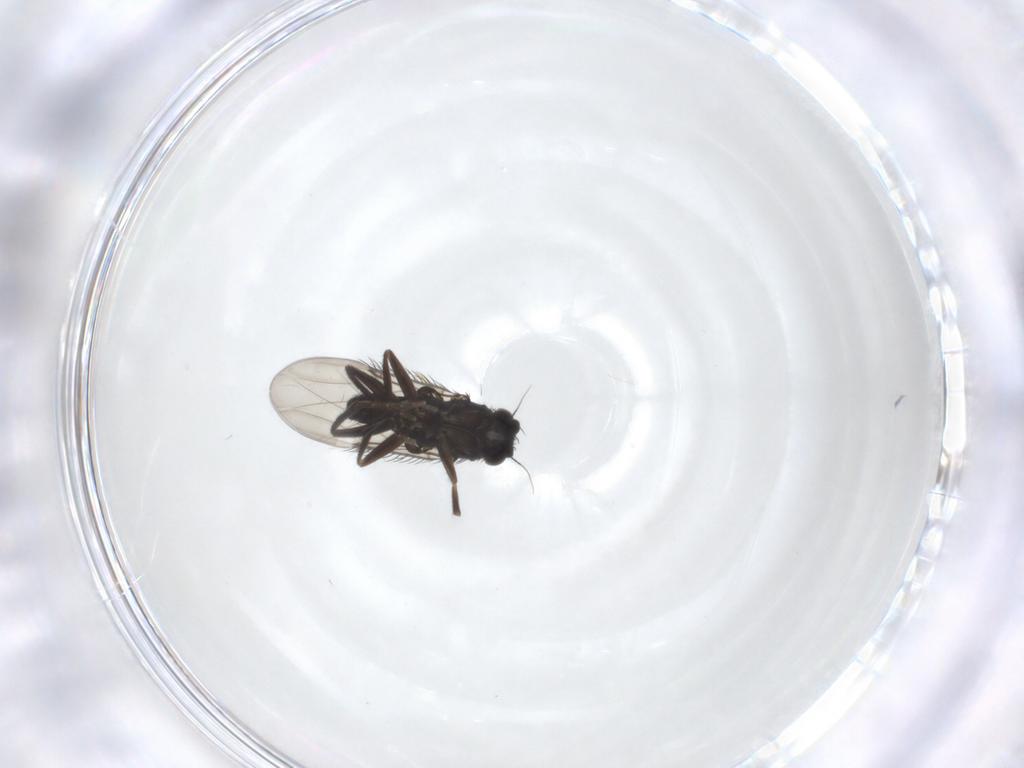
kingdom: Animalia
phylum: Arthropoda
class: Insecta
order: Diptera
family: Phoridae
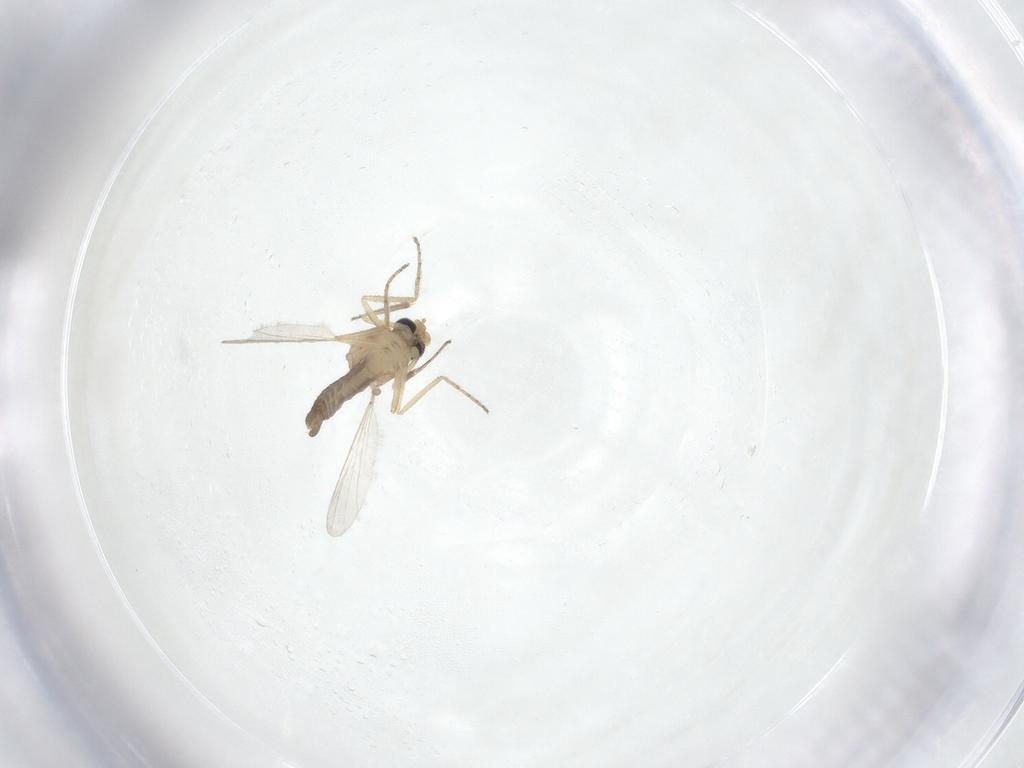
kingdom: Animalia
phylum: Arthropoda
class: Insecta
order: Diptera
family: Ceratopogonidae
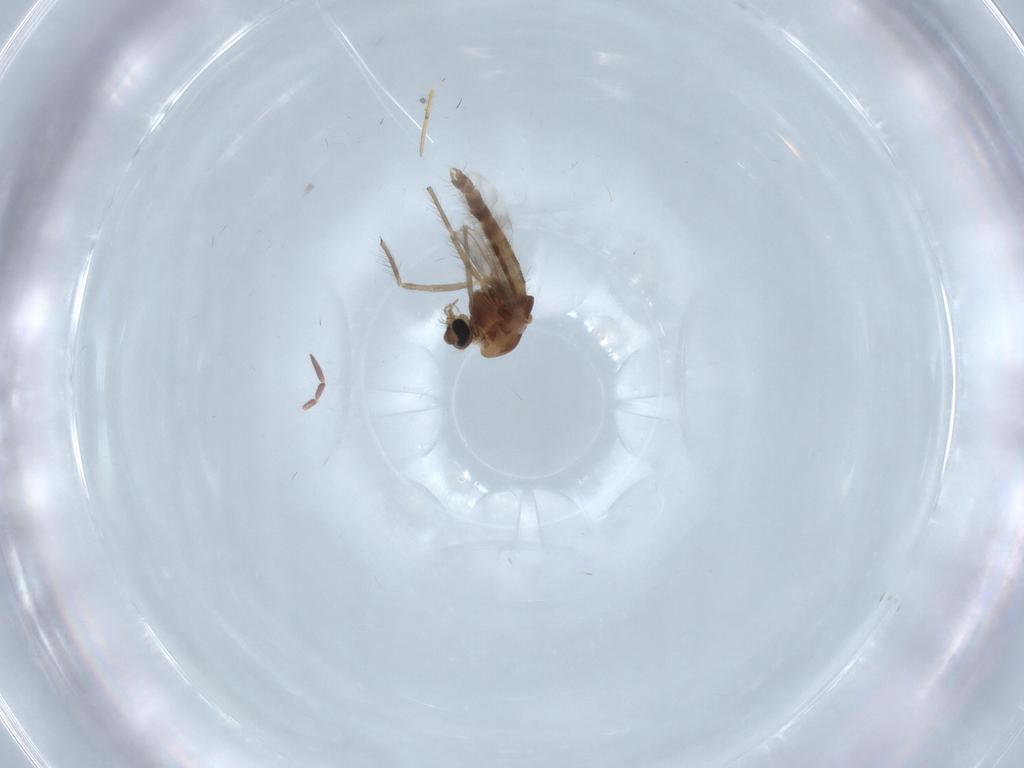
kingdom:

──────

● Task instructions
Extract every naming line from the material word for word, leaving out the pictures.

● Solution to this problem
kingdom: Animalia
phylum: Arthropoda
class: Insecta
order: Diptera
family: Phoridae
kingdom: Animalia
phylum: Arthropoda
class: Insecta
order: Diptera
family: Ceratopogonidae
kingdom:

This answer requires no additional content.